MPF cobra que estado do Rio devolva mais de R$ 1,3 bilhão ao Fundo Estadual da Saúde
O Ministério Público Federal (MPF) apresentou ao Tribunal Regional Federal da 2ª Região (TRF2) novo pedido para que a Justiça obrigue o estado do Rio de Janeiro a transferir ao Fundo Estadual da Saúde mais de R$ 1,3 bilhão. Esse valor não foi destinado à saúde entre 2013 e 2015, descumprindo a previsão constitucional de destinação de, no mínimo, 12% do orçamento estadual para a saúde. Uma decisão judicial pela devolução desses recursos partiu da 18ª Vara Federal no Rio de Janeiro em agosto de 2016, mas essa liminar foi suspensa por um desembargador em plantão nos Jogos Olímpicos.
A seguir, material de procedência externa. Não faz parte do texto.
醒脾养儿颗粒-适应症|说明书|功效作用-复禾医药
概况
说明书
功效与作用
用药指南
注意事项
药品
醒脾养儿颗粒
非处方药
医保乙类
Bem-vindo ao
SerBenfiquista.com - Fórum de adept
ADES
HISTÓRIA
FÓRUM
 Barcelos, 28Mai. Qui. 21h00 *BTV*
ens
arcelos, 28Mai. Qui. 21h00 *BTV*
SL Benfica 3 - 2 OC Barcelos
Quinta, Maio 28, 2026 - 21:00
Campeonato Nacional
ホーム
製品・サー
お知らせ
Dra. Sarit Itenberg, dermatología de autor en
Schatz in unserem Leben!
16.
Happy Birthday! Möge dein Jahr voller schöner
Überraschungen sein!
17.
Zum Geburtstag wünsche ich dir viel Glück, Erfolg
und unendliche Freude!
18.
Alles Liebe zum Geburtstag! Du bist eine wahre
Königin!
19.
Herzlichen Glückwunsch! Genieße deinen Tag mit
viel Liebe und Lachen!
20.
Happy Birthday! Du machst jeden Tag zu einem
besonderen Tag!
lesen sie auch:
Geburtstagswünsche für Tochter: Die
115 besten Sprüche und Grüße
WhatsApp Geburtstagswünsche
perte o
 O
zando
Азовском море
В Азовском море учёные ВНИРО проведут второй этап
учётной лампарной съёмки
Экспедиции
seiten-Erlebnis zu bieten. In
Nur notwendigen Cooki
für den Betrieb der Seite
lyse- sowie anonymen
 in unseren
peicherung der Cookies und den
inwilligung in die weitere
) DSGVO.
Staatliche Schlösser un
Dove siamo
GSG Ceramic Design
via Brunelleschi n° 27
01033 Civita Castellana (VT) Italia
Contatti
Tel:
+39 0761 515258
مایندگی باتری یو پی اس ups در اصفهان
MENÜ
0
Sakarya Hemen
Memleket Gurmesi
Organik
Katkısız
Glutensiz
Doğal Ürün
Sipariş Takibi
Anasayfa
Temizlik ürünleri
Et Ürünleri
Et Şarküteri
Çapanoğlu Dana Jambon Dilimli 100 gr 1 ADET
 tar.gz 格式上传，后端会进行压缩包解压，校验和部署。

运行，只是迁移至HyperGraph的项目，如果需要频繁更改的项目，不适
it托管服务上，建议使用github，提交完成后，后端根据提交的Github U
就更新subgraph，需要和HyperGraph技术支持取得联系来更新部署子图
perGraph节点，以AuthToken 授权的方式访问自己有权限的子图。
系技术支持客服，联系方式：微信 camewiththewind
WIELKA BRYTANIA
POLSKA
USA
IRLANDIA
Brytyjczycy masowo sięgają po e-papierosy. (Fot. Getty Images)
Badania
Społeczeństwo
Desde então, uma sentença reafirmou a liminar e as circunstâncias para a suspensão da decisão, na ótica do MPF, mudaram de forma notória, em especial, com recente decisão da 8ª Turma do TRF2.
O pedido foi feito à presidência do TRF2 porque o MPF na 2ª Região (RJ/ES) viu um novo quadro a avaliar: o plano de recuperação fiscal do Estado, homologado um ano atrás, a intervenção federal na segurança pública e as conclusões de um recente acórdão do TRF2. Nessa decisão, a 8ª Turma detectou um “jogo contábil” onde “o estado simula o cumprimento do limite constitucional de 12%, mas o dinheiro arrecadado/repassado não tem o destino que deveria”. Segundo os desembargadores, parte dos valores é usada para pagar outras despesas priorizadas pelo governador, permanecendo as ações e serviços de saúde subfinanciadas, com valores só transferidos ao Fundo quando o sistema de saúde já está deficitário.
“O MPF pleiteia a reconsideração/revogação da suspensão da liminar diante do novo quadro fático-jurídico, notadamente pelo advento da sentença de mérito e do acórdão de improvimento do recurso de apelação do Estado do Rio de Janeiro junto ao TRF2 que constatou o quadro de fraude contábil efetivado pelo estado no repasse das verbas da saúde, bem como da aprovação do plano de recuperação fiscal do estado”, frisa o MPF no seu pedido levado à análise do presidente do TRF2, desembargador federal André Fontes.
O MPF reforçou que a falta de pagamento a credores implica, não raro, a redução ou a interrupção de serviços, descrença de fornecedores e prestadores de serviços, que se reflete em licitações, greves e outros problemas que agravam o estado de caos e desordem, notadamente na área da saúde.